I fumogeni colorano il cielo, le bandiere sventolano a coprire i volti degli spettatori, le urla si mescolano ai rombi di motore che sgasano l’anima dei cavalli fuori dalla Bucine, il curvone finale che immette sul lungo rettilineo. Lì, in quel momento, il cuore si ferma, per un istante. Le palpebre rimangono spalancate. In gola senti come un fastidio. Non riesci a respirare, né a deglutire. Rimani lì, immobile. Osservi teso l’ultima volata, testa a testa. È come se il tempio della velocità giocasse a tirare una moneta e lasciasse decidere al destino, al fato, al karma. Non ci sono dèi qui dentro, ma solo uomini veri che adagiano la loro vita sull’asfalto sorretti solo da due ruote per assaporare un attimo di gloria. Anche se quell’attimo, al Mugello, dura in eterno. Vincere lì, in quei saliscendi toscani, significa salvare una stagione, svoltare un campionato, decidere le sorti di una carriera o il rinnovo di un contratto che altrimenti non sarebbe arrivato.

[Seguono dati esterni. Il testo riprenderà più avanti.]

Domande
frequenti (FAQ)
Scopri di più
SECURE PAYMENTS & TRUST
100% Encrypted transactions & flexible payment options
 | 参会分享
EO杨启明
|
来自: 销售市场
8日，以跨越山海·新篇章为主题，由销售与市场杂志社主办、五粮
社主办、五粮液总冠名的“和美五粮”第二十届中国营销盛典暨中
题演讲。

Che vibrazioni che regala il Mugello. Il Mugello è la casa di tutti, di tutti coloro che amano le corse e le moto. Il calore delle persone, l’aria festosa e soleggiata, le vibrazioni positive che senti quando attraversi la pista e osservi le colline di fronte a te. Quel verde rilassante è un ossimoro rispetto al fuoco presente dentro l’estremità dei cordoli. I piloti non stanno più nella pelle. L’ansia, lo stress, i nervi sono tesi. Qualcuno non dorme nemmeno. L’elettricità del Mugello è imparagonabile. Correre qui è come farlo nell’Olimpo del Motociclismo.

Nei prati che si affacciano sulla pista, le persone tendeggiano fino a notte fonda, stanno lì, bevono, urlano, si divertono, giocano, qualcuno trova l’amore, finiscono di grigliare che ormai è l’ora della colazione. Una delle leggende che aleggiano su Valentino Rossi è che lui, da giovanissimo, stava lì, nel prato, insieme ai suoi tifosi. Non dormiva. Rientrava nel paddock, warm up e vittoria in tasca. Senza riposare mai, solo per stare vicino al proprio pubblico. Ovviamente nessuno lo ha mai dimostrato, anzi. Ma il Mugello è anche questo. Sacro e profano.

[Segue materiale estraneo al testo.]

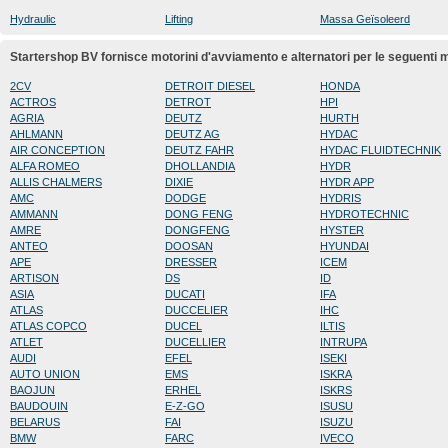
Hydraulic
Lifting
Massa Geïsoleerd
Startershop BV fornisce motorini d'avviamento e alternatori per le seguenti
2CV
DETROIT DIESEL
HONDA
ACTROS
DETROT
HPI
AGRIA
DEUTZ
HURTH
AHLMANN
DEUTZ AG
HYDAC
AIR CONCEPTION
DEUTZ FAHR
HYDAC FLUIDTECHNIK
ALFA ROMEO
DHOLLANDIA
HYDR
ALLIS CHALMERS
DIXIE
HYDR APP
AMC
DODGE
HYDRIS
AMMANN
DONG FENG
HYDROTECHNIC
AMRE
DONGFENG
HYSTER
ANTEO
DOOSAN
HYUNDAI
APE
DRESSER
ICEM
ARTISON
DS
ID
ASIA
DUCATI
IFA
ATLAS
DUCCELIER
IHC
ATLAS COPCO
DUCEL
ILTIS
ATLET
DUCELLIER
INTRUPA
AUDI
EFEL
ISEKI
AUTO UNION
EMS
ISKRA
BAOJUN
ERHEL
ISKRS
BAUDOUIN
E-Z-GO
ISUSU
BELARUS
FAI
ISUZU
BMW
FARC
IVECO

Mamma mia il Mugello. È tornato. Certo, manca il pubblico, l’anima, l’energia, il battito della pista più affascinante del mondo, ma quest’anno ci accontentiamo di vedere quei fenomeni, che si fanno chiamare uomini o meglio piloti, dare l’anima per stare davanti a tutti prima che la Bucine li lanci nell’Olimpo.